PARIS – Could the world be on the verge of a new period of re-ordering itself, similar to the one experienced nearly 20 years ago?
In the 1990’s, the fall of the Soviet empire and the brutal implosion of Yugoslavia led to a spectacular increase in the number of independent states. To follow the Olympic Games or the World Cup, the world had to learn to recognize new flags and new national anthems.
Now a new wave of identity fragmentation, spanning Africa and perhaps Europe, may be approaching. In January, a referendum on independence is scheduled to be held in South Sudan. If it does actually take place, there is little doubt that it will lead to the creation of a new state within the African continent, a first since the breakup of Ethiopia in 1993. Somalia, Côte d’Ivoire, and even Nigeria may also give birth to new states.
For decades, Africa’s boundaries have been denounced as the artificial and arbitrary work of ignorant and cynical colonial officers, which has contributed to a long train of tribal rivalries, if not ethnic cleansings. But no one, especially not the pan-African organizations, wishes to redefine borders. The more fragile and unstable the balance, the more imperative it is to maintain the status quo.
So, is a new Pandora’s box about to be opened in Africa, freeing demons that should be contained? Or is it the artificial status quo itself that has caused organized violence to explode with fateful regularity?
The brutal behavior of the Sudanese regime based in Khartoum has made the country’s evolution towards partition both inevitable and legitimate. The main question now is whether partition will be held up as a model and a precedent elsewhere in Africa.
In Côte d’Ivoire, for example, former President Laurent Gbagbo takes inspiration from Zimbabwe’s autocratic President Robert Mugabe, clinging to power after his clear defeat in the last presidential elections. As a result, the country’s division on a partly ethnic and religious basis along north-south lines is no longer unthinkable; on the contrary, it is increasingly likely.
This trend towards identity fragmentation is not only an African phenomoenon. Much closer to where I write, in Europe, it affects Belgium, a country that seems resigned to live with absolute political paralysis as the price of its survival. But entropy in Belgium has sent tremors into Spain, in Catalonia, where last November’s elections to the regional parliament turned out the left-wing alliance that had dominated for seven years in favor of a pro-sovereignty coalition.
The economic crisis affects all parts of Spain.

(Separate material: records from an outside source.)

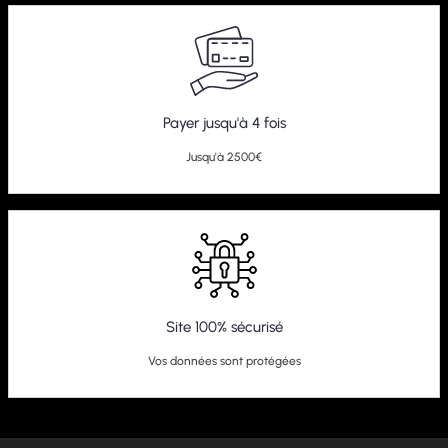
Payer jusqu'à 4 fois
Jusqu'à 2500€
Site 100% sécurisé
Vos données sont protégées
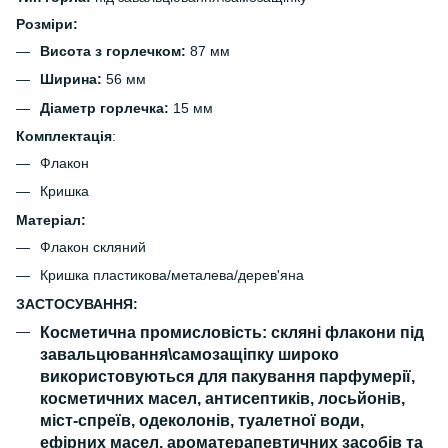
Розміри:
Висота з горлечком:
87 мм
Ширина:
56 мм
Діаметр горлечка:
15 мм
Комплектація
:
Флакон
Кришка
Матеріал:
Флакон скляний
Кришка пластикова/металева/дерев'яна
ЗАСТОСУВАННЯ:
Косметична промисловість: скляні флакони під
завальцювання\самозащіпку широко
використовуються для пакування парфумерії,
косметичних масел, антисептиків, лосьйонів,
міст-спреїв, одеколонів, туалетної води,
ефірних масел, ароматерапевтичних засобів та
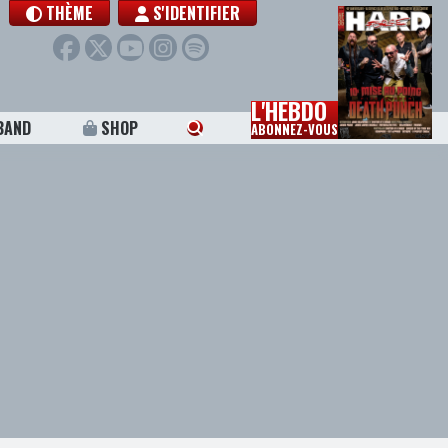
THÈME
S'IDENTIFIER
L'HEBDO
BAND
SHOP
ABONNEZ-VOUS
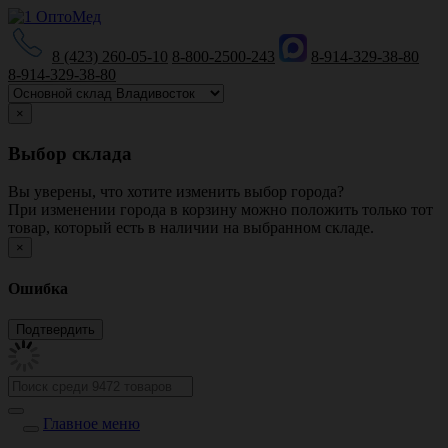
8 (423) 260-05-10
8-800-2500-243
8-914-329-38-80
8-914-329-38-80
×
Выбор склада
Вы уверены, что хотите изменить выбор города?
При изменении города в корзину можно положить только тот
товар, который есть в наличии на выбранном складе.
×
Ошибка
Главное меню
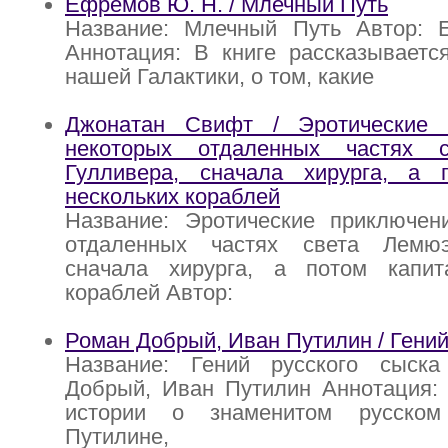
Ефремов Ю. Н. / Млечный Путь
Название: Млечный Путь Автор:
Аннотация: В книге рассказываетс
нашей Галактики, о том, какие
Джонатан Свифт / Эротические 
некоторых отдаленных частях 
Гулливера, сначала хирурга, а 
нескольких кораблей
Название: Эротические приключен
отдаленных частях света Лемюэ
сначала хирурга, а потом капит
кораблей Автор:
Роман Добрый, Иван Путилин / Гений
Название: Гений русского сыск
Добрый, Иван Путилин Аннотация:
истории о знаменитом русско
Путилине,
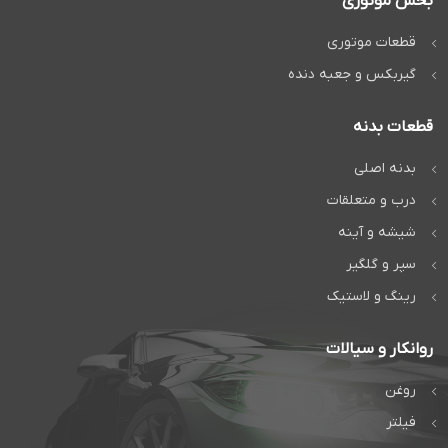
بخش موتوری
قطعات موتوری
گیربکس و جعبه دنده
قطعات بدنه
بدنه اصلی
درب و متعلقات
شیشه و آینه
سپر و گلگیر
رینگ و لاستیک
روانکار و سیالات
روغن
فیلتر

But, like supporters of the Northern League in Italy, a significant number of Catalans are starting to oppose their supposedly serious, hard-working character and relative success to the “laziness of the Spaniards.” Why should they work for “them”? And, of course, a growing number of Germans speak about the rest of Europe the way Catalans speak about Spaniards.

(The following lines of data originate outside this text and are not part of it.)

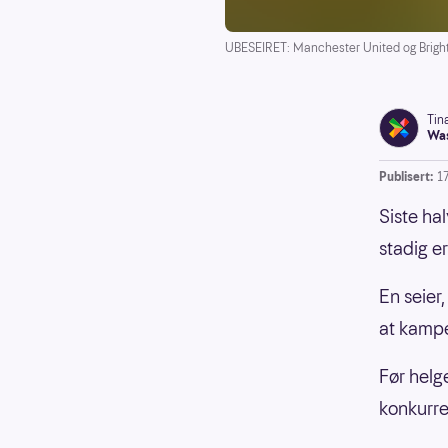
UBESEIRET: Manchester United og Brighton
Tin
Was
Publisert:
1
Siste ha
stadig e
En seier,
at kampen
Før helg
konkurre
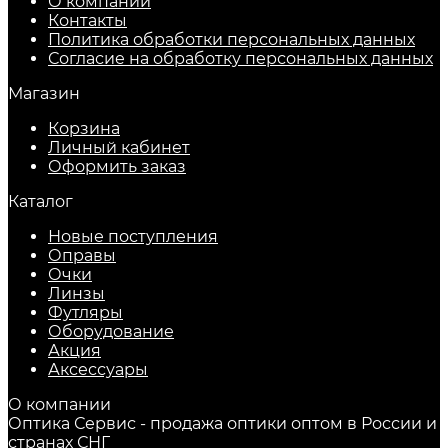
О компании
Контакты
Политика обработки персональных данных
Согласие на обработку персональных данных
Магазин
Корзина
Личный кабинет
Оформить заказ
Каталог
Новые поступления
Оправы
Очки
Линзы
Футляры
Оборудование
Акция
Аксессуары
О компании
Оптика Сервис - продажа оптики оптом в России и
странах СНГ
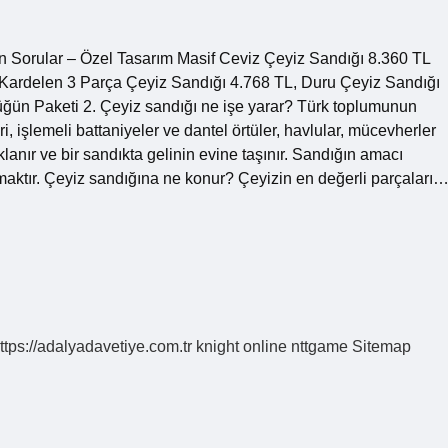
n Sorular – Özel Tasarım Masif Ceviz Çeyiz Sandığı 8.360 TL
 Kardelen 3 Parça Çeyiz Sandığı 4.768 TL, Duru Çeyiz Sandığı
ğün Paketi 2. Çeyiz sandığı ne işe yarar? Türk toplumunun
, işlemeli battaniyeler ve dantel örtüler, havlular, mücevherler
lanır ve bir sandıkta gelinin evine taşınır. Sandığın amacı
maktır. Çeyiz sandığına ne konur? Çeyizin en değerli parçaları
ttps://adalyadavetiye.com.tr
knight online
nttgame
Sitemap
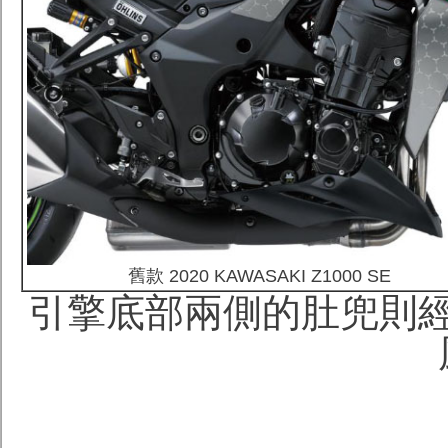
舊款 2020 KAWASAKI Z1000 SE
引擎底部兩側的肚兜則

Of course, Europe is not Africa, where violence and despair are the engines of fragmentation. In Europe today, if there is violence, it is only economic in nature. But, as the economic crisis persists – and perhaps even worsens – we may witness further explosions of populism and nationalism that could translate into a new wave of fragmentation.
A Europe of 27 states is already very difficult to manage. The European Union, which is in the midst of a profound identity crisis, does not need new states, but rather new ideas and a new narrative – a qualitative, not quantitative, change. Of course, one can dream, as some once did, of a “Europe of Regions” based on the model of the city-states of Renaissance Italy.
The American sociologist Daniel Bell once famously said that the state is too big for the small problems and too small for the big ones. But, in a global age, “the nation” becomes a more powerful form of identity protection, just as “the state,” following the crisis of Western financial capitalism, nowadays appears stronger than a “market” destabilized by its excesses.
At the same time, the quest for identity that is causing some states to fragment is pushing others to envision neo-imperial vistas. Each reflects the same logic. The imperial nature of identity in Russia, for example, is deeply ingrained. And Turkey, encouraged by the power vacuum that exists all around it, as well as by the obstinate resistance of most EU members to admit the Turks to their “Christian club,” is starting to think in neo-Ottoman terms. Imperial traditions never fade away completely.
Maybe one day people will look at the first decade of the twenty-first century as the logical continuation of the last decade of the twentieth century. If so, ours will be an era worthy of careful study, a moment when the world was in the midst of a difficult and uncertain process of re-composition.